One of the problems facing synthetic biology is that no-one is really quite sure which IP laws will affect it the most. It has the characteristics of software in some respects - although I believe some of these comparisons are overplayed and run the risk of misleading people as to how synthetic organisms will be designed - and patentable hardware in others.
US IP law may not even have the right infrastructure to deal with synthetic biology. Rick Johnson, who heads up an OECD group on synthetic biology, and who has called the field “an IP law professor’s dream final examination problem”, has argued that lawyers in this field should take a closer look at design rights, which are used in Europe and Asia but hardly at all in the US, as a means of protecting synthetic-biology inventions without the encumbrance that often goes with patents in biotechnology.
“Some of the patents being filed are astoundingly basic, the equivalent of patenting Boolean algebra right at the birth of computer science. With courts now reconsidering both business method and perhaps software patents, and patents over human genes, the future is an uncertain one.”
Just finding them can be an issue. We know that the JCVI has filed a number of patents that cover the techniques the scientists used to construct and transplant the synthetic genome to ultimately create M mycoides-jcvi1.0. And many of them will be assigned to Synthetic Genomics, the company started by Venter and of which leading scientist on the project Hamilton Smith is also a director.
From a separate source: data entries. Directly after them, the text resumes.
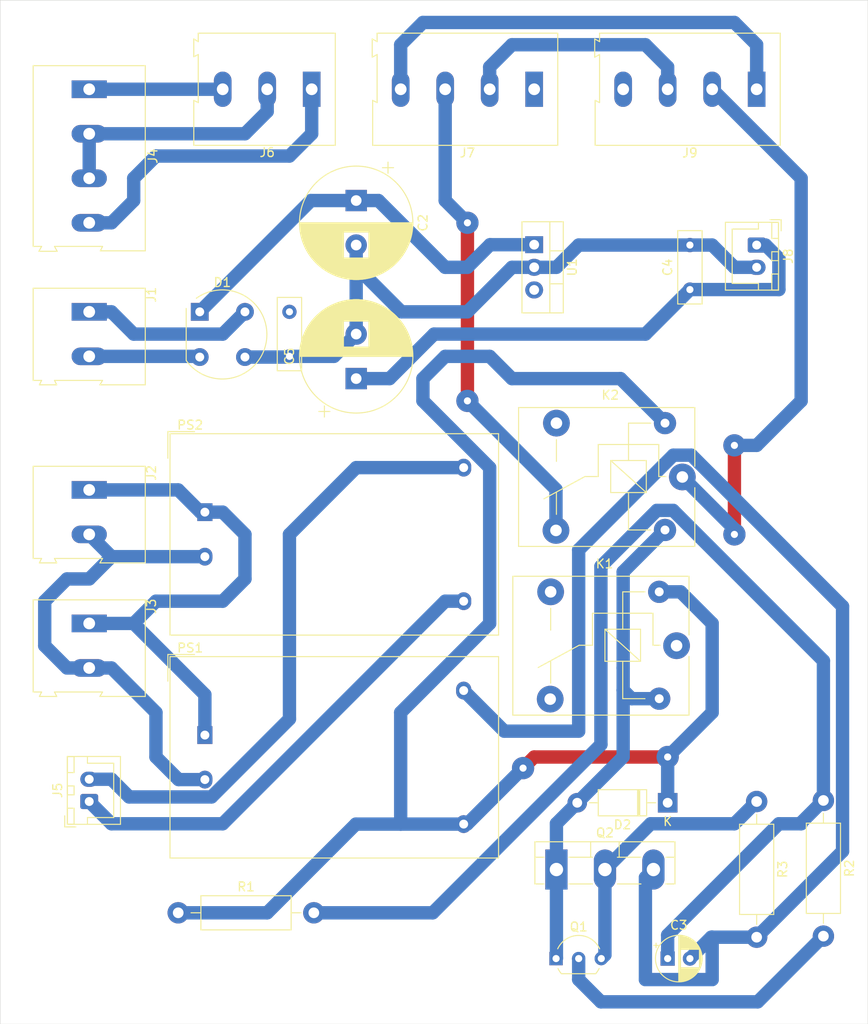
<source format=kicad_pcb>
(kicad_pcb
	(version 20241229)
	(generator "pcbnew")
	(generator_version "9.0")
	(general
		(thickness 1.6)
		(legacy_teardrops no)
	)
	(paper "A4" portrait)
	(layers
		(0 "F.Cu" signal)
		(2 "B.Cu" signal)
		(9 "F.Adhes" user "F.Adhesive")
		(11 "B.Adhes" user "B.Adhesive")
		(13 "F.Paste" user)
		(15 "B.Paste" user)
		(5 "F.SilkS" user "F.Silkscreen")
		(7 "B.SilkS" user "B.Silkscreen")
		(1 "F.Mask" user)
		(3 "B.Mask" user)
		(17 "Dwgs.User" user "User.Drawings")
		(19 "Cmts.User" user "User.Comments")
		(21 "Eco1.User" user "User.Eco1")
		(23 "Eco2.User" user "User.Eco2")
		(25 "Edge.Cuts" user)
		(27 "Margin" user)
		(31 "F.CrtYd" user "F.Courtyard")
		(29 "B.CrtYd" user "B.Courtyard")
		(35 "F.Fab" user)
		(33 "B.Fab" user)
		(39 "User.1" user)
		(41 "User.2" user)
		(43 "User.3" user)
		(45 "User.4" user)
	)
	(setup
		(pad_to_mask_clearance 0)
		(allow_soldermask_bridges_in_footprints no)
		(tenting front back)
		(pcbplotparams
			(layerselection 0x00000000_00000000_55555555_5755f5ff)
			(plot_on_all_layers_selection 0x00000000_00000000_00000000_00000000)
			(disableapertmacros no)
			(usegerberextensions no)
			(usegerberattributes yes)
			(usegerberadvancedattributes yes)
			(creategerberjobfile yes)
			(dashed_line_dash_ratio 12.000000)
			(dashed_line_gap_ratio 3.000000)
			(svgprecision 4)
			(plotframeref no)
			(mode 1)
			(useauxorigin no)
			(hpglpennumber 1)
			(hpglpenspeed 20)
			(hpglpendiameter 15.000000)
			(pdf_front_fp_property_popups yes)
			(pdf_back_fp_property_popups yes)
			(pdf_metadata yes)
			(pdf_single_document no)
			(dxfpolygonmode yes)
			(dxfimperialunits yes)
			(dxfusepcbnewfont yes)
			(psnegative no)
			(psa4output no)
			(plot_black_and_white yes)
			(sketchpadsonfab no)
			(plotpadnumbers no)
			(hidednponfab no)
			(sketchdnponfab yes)
			(crossoutdnponfab yes)
			(subtractmaskfromsilk no)
			(outputformat 1)
			(mirror no)
			(drillshape 1)
			(scaleselection 1)
			(outputdirectory "")
		)
	)
	(net 0 "")
	(net 1 "Net-(D1-+)")
	(net 2 "Net-(C3-Pad1)")
	(net 3 "0")
	(net 4 "Net-(J8-Pin_1)")
	(net 5 "Net-(J1-Pin_1)")
	(net 6 "Net-(J1-Pin_2)")
	(net 7 "Net-(D2-A)")
	(net 8 "Net-(D2-K)")
	(net 9 "Net-(J2-Pin_2)")
	(net 10 "Net-(J2-Pin_1)")
	(net 11 "Net-(J4-Pin_2)")
	(net 12 "Net-(J4-Pin_4)")
	(net 13 "Net-(J4-Pin_1)")
	(net 14 "Net-(J5-Pin_2)")
	(net 15 "Net-(J5-Pin_1)")
	(net 16 "IN SP R+")
	(net 17 "Net-(J7-Pin_2)")
	(net 18 "Net-(J7-Pin_4)")
	(net 19 "IN SP L+")
	(net 20 "OUT SP L+")
	(net 21 "OUT SP R+")
	(net 22 "unconnected-(K1-Pad3)")
	(net 23 "unconnected-(K2-Pad3)")
	(net 24 "Net-(Q1-B)")
	(net 25 "Net-(Q1-E)")
	(net 26 "12V GND")
	(footprint "TerminalBlock:TerminalBlock_Altech_AK300-3_P5.00mm" (layer "F.Cu") (at 50 27.5 180))
	(footprint "Capacitor_THT:C_Disc_D8.0mm_W2.5mm_P5.00mm" (layer "F.Cu") (at 92.5 50 90))
	(footprint "Package_TO_SOT_THT:TO-220-3_Vertical" (layer "F.Cu") (at 75 44.96 -90))
	(footprint "TerminalBlock:TerminalBlock_Altech_AK300-2_P5.00mm" (layer "F.Cu") (at 25 52.5 -90))
	(footprint "Resistor_THT:R_Axial_DIN0411_L9.9mm_D3.6mm_P15.24mm_Horizontal" (layer "F.Cu") (at 107.5 107.38 -90))
	(footprint "Diode_THT:D_DO-41_SOD81_P10.16mm_Horizontal" (layer "F.Cu") (at 90 107.64 180))
	(footprint "Package_TO_SOT_THT:TO-92L_Inline_Wide" (layer "F.Cu") (at 77.46 125.14))
	(footprint "TerminalBlock:TerminalBlock_Altech_AK300-4_P5.00mm" (layer "F.Cu") (at 100 27.5 180))
	(footprint "TerminalBlock:TerminalBlock_Altech_AK300-4_P5.00mm" (layer "F.Cu") (at 75 27.5 180))
	(footprint "Relay_THT:Relay_SPDT_SANYOU_SRD_Series_Form_C" (layer "F.Cu") (at 91 90 180))
	(footprint "Resistor_THT:R_Axial_DIN0411_L9.9mm_D3.6mm_P15.24mm_Horizontal" (layer "F.Cu") (at 35 120))
	(footprint "Capacitor_THT:CP_Radial_D12.5mm_P5.00mm" (layer "F.Cu") (at 55 40 -90))
	(footprint "Resistor_THT:R_Axial_DIN0411_L9.9mm_D3.6mm_P15.24mm_Horizontal" (layer "F.Cu") (at 100 107.5 -90))
	(footprint "Converter_ACDC:Converter_ACDC_Hi-Link_HLK-PMxx"
		(layer "F.Cu")
		(uuid "b8327654-5f36-432c-a887-16756e9b3b67")
		(at 37.9975 75)
		(descr "ACDC-Converter, 3W, Hi-Link, HLK-PMxx, THT (Script generated with StandardBox.py) (https://h.hlktech.com/download/ACDC%E7%94%B5%E6%BA%90%E6%A8%A1%E5%9D%973W%E7%B3%BB%E5%88%97/1/%E6%B5%B7%E5%87%8C%E7%A7%913W%E7%B3%BB%E5%88%97%E7%94%B5%E6%BA%90%E6%A8%A1%E5%9D%97%E8%A7%84%E6%A0%BC%E4%B9%A6V2.8.pdf)")
		(tags "ACDC-Converter 3W THT Hi-Link board mount module")
		(property "Reference" "PS2"
			(at -1.66 -9.79 0)
			(layer "F.SilkS")
			(uuid "b4909299-49a2-4254-a390-3cdf43110168")
			(effects
				(font
					(size 1 1)
					(thickness 0.15)
				)
			)
		)
		(property "Value" "HLK-PM01"
			(at 14.54 15 0)
			(layer "F.Fab")
			(uuid "4ee39fc8-78e8-4bb3-91bd-c51d6c5be6ec")
			(effects
				(font
					(size 1 1)
					(thickness 0.15)
				)
			)
		)
		(property "Datasheet" "https://h.hlktech.com/download/ACDC%E7%94%B5%E6%BA%90%E6%A8%A1%E5%9D%973W%E7%B3%BB%E5%88%97/1/%E6%B5%B7%E5%87%8C%E7%A7%913W%E7%B3%BB%E5%88%97%E7%94%B5%E6%BA%90%E6%A8%A1%E5%9D%97%E8%A7%84%E6%A0%BC%E4%B9%A6V2.8.pdf"
			(at 0 0 0)
			(layer "F.Fab")
			(hide yes)
			(uuid "214d26d6-367d-4d0a-93ef-031e9353a8e4")
			(effects
				(font
					(size 1.27 1.27)
					(thickness 0.15)
				)
			)
		)
		(property "Description" "Compact AC/DC board mount power module 3W 5V"
			(at 0 0 0)
			(layer "F.Fab")
			(hide yes)
			(uuid "7c552f30-aca2-4562-a540-f1040961d669")
			(effects
				(font
					(size 1.27 1.27)
					(thickness 0.15)
				)
			)
		)
		(property ki_fp_filters "Converter*ACDC*Hi?Link*HLK?PM*")
		(path "/dae0ce8e-e825-470a-a0c1-5fc6a5f30483")
		(sheetname "/")
		(sheetfile "delay_circuit.kicad_sch")
		(attr through_hole)
		(fp_line
			(start -4.16 -9.05)
			(end -1.16 -9.05)
			(stroke
				(width 0.12)
				(type solid)
			)
			(layer "F.SilkS")
			(uuid "be675a14-e4c6-4ea4-8671-eaf5deaf0a1d")
		)
		(fp_line
			(start -4.16 -6.05)
			(end -4.16 -9.05)
			(stroke
				(width 0.12)
				(type solid)
			)
			(layer "F.SilkS")
			(uuid "e7ace153-0436-4fbe-9870-d3fb4c3b3c14")
		)
		(fp_line
			(start -3.92 -8.81)
			(end -3.92 13.81)
			(stroke
				(width 0.12)
				(type solid)
			)
			(layer "F.SilkS")
			(uuid "951a7521-f229-41eb-91b5-142813db498f")
		)
		(fp_line
			(start -3.92 -8.81)
			(end 33 -8.81)
			(stroke
				(width 0.12)
				(type solid)
			)
			(layer "F.SilkS")
			(uuid "a6803143-513e-4077-8bbd-ec7f4b42af36")
		)
		(fp_line
			(start -3.92 13.81)
			(end 33 13.81)
			(stroke
				(width 0.12)
				(type solid)
			)
			(layer "F.SilkS")
			(uuid "ca5f1116-d871-45dd-b2cc-aa7d73dcb520")
		)
		(fp_line
			(start 33 -8.81)
			(end 33 13.81)
			(stroke
				(width 0.12)
				(type solid)
			)
			(layer "F.SilkS")
			(uuid "8d8c3c35-9086-400d-860f-7543b13ddc61")
		)
		(fp_line
			(start -4.12 -9.01)
			(end -4.12 14.01)
			(stroke
				(width 0.05)
				(type solid)
			)
			(layer "F.CrtYd")
			(uuid "babded1d-95da-4569-bdc2-a27f6f5a741e")
		)
		(fp_line
			(start -4.12 14.01)
			(end 33.2 14.01)
			(stroke
				(width 0.05)
				(type solid)
			)
			(layer "F.CrtYd")
			(uuid "dcaa3a54-67b3-4bfe-8837-5daaf5805ed9")
		)
		(fp_line
			(start 33.2 -9.01)
			(end -4.12 -9.01)
			(stroke
				(width 0.05)
				(type solid)
			)
			(layer "F.CrtYd")
			(uuid "1bee16cf-a299-4e70-acf7-2934366a1ae8")
		)
		(fp_line
			(start 33.2 14.01)
			(end 33.2 -9.01)
			(stroke
				(width 0.05)
				(type solid)
			)
			(layer "F.CrtYd")
			(uuid "1cc43614-3acb-4726-a13b-8b531dd51d6d")
		)
		(fp_poly
			(pts
				(xy -2.86 -6.75) (xy -2.86 12.75) (xy 31.94 12.75) (xy 31.94 -7.75) (xy -1.86 -7.75)
			)
			(stroke
				(width 0.1)
				(type solid)
			)
			(fill no)
			(layer "F.Fab")
			(uuid "92cca446-966a-4b12-98ec-d4099ac23c8d")
		)
		(fp_text user "${REFERENCE}"
			(at 14.54 2.5 0)
			(layer "F.Fab")
			(uuid "0831262e-92f6-4444-8965-f8d3ae3060e8")
			(effects
				(font
					(size 1 1)
					(thickness 0.15)
				)
			)
		)
		(pad "1" thru_hole rect
			(at 0 0)
			(size 1.7 2)
			(drill 1)
			(layers "*.Cu" "*.Mask")
			(remove_unused_layers no)
			(net 10 "Net-(J2-Pin_1)")
			(pinfunction "AC/L")
			(pintype "power_in")
			(uuid "089eda35-c13d-4f2d-b2a4-49f03c21a2ca")
		)
		(pad "2" thru_hole oval
			(at 0 5)
			(size 1.7 2)
			(drill 1)
			(layers "*.Cu" "*.Mask")
			(remove_unused_layers no)
			(net 9 "Net-(J2-Pin_2)")
			(pinfunction "AC/N")
			(pintype "power_in")
			(uuid "5f77aaa9-7c4d-4da6-bb06-ae481ecb74b8")
		)
		(pad "3" thru_hole oval
			(at 29.08 -5)
			(size 1.7 2)
			(drill 1)
			(layers "*.Cu" "*.Mask")
			(remove_unused_layers no)
			(net 14 "Net-(J5-Pin_2)")
			(pinfunction "-Vout")
			(pintype "power_out")
			(uuid "39acfadc-03a6-442f-a123-1ca3ebfdf11c")
		)
		(pad "4" thru_hole oval
			(at 29.08 10)
			(size 1.7 2)
			(drill 1)
			(layers "*.Cu" "*.Mask")
			(remove_unused_layers no)
			(net 15 "Net-(J5-Pin_1)")
			(pinfunction "+Vout")
			(pintype "power_out")
			(uuid "9778a82d-b69f-4e68-b62f-fc68c65e90fa")
		)
		(embedded_fonts no)
		(model "${KICAD9_3DMODEL_DIR}/Converter_ACDC.3dshapes/Converter_ACDC_Hi-Link_HLK-PMxx.wrl"
			(offset
				(xyz 0 0 0)
			)
			(scale
				(xyz 1 1 1)
			)
			(rotate
				(xyz 0 0 0)
			)
	
... [208615 chars truncated]
</source>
However, the assignments are not there in all cases - you need to look for the scientists named as inventors to see which ones are likely to form the Synthetic Genomics patent pool.
At first glance, it looks as though Venter has avoided the reputational mistake made earlier in the project when the group decided to patent a candidate synthetic genome for the experiment: a derivative of M mycoplasma. This does contain some extremely broad claims for an organism with a minimal genome, providing lists of essential genes that such an organism is likely to contain. The patent writers did not take any chances, making claims for a bunch of genetic subsets apparently just in case they should turn out to be useful.
In the press conference to announce the success of the experiment to transplant the M mycoides-jcvi-1.0 genome, Venter claimed: “I have been quite comfortable claiming patents on discoveries.” He went on to confirm that patents have been filed on the techniques used for genome construction.
Venter’s claim of discomfort on patenting discoveries might elicit a hearty laugh from competing researchers. There are certainly patents in the Venter catalogue that cover things such as single nucleotide polymorphisms (SNPs) in the human genome. However, the technique patents may not prove to be all that useful if researchers decide that tuning existing genomes is going to be more successful in the medium term than trying to synthesise and stitch together DNA chains and then do a full reboot on a target cell.
Until science understands how all that DNA works within the cellular machine, trying to assemble a genome from scratch is not going to make much sense. This may change if it turns out to be easier to manipulate genomes in vitro than to alter living cells’ DNA. Right now, alternative techniques are having reasonable success in transforming organisms without recourse to the JCVI/Synthetic Genomics techniques. The foundational nature of these patents may be an illusion, unless another set turns up in the wake of the last experiment in the next few months.
The big problem is likely to be deciding where discoveries end and invention begins, assuming that Venter is as good as his word and is not using an excessively narrow definition of ‘discovery’. We are probably reaching the end of the period in which people attempt to patent individual genes and bits of them. The Myriad Genetics case has exposed them as undesirable.
Synthetic biology is less concerned with the activity of individual genes than with the emergent behaviour of combinations of them: the control algorithms created through the interactions between genes, promoters and transcription factors. This is an area where patent activity is likely to be high and one where it needs to be watched carefully: some may be similar to those that protect electrical circuits. Others may attempt to make much broader claims that cover entire families of ‘transcriptional logic’.
It is worth bearing in mind that genetic engineering has proceeded with some patents looming large. For example, everyone uses GFP despite this entire family of genetic elements being encumbered by patents. At the same time, Myriad showed how it is possible to lock development out of a sector with other patents. The problem is perhaps not so much to decide which patents should or should not be filed but to deal directly with abuses of the system.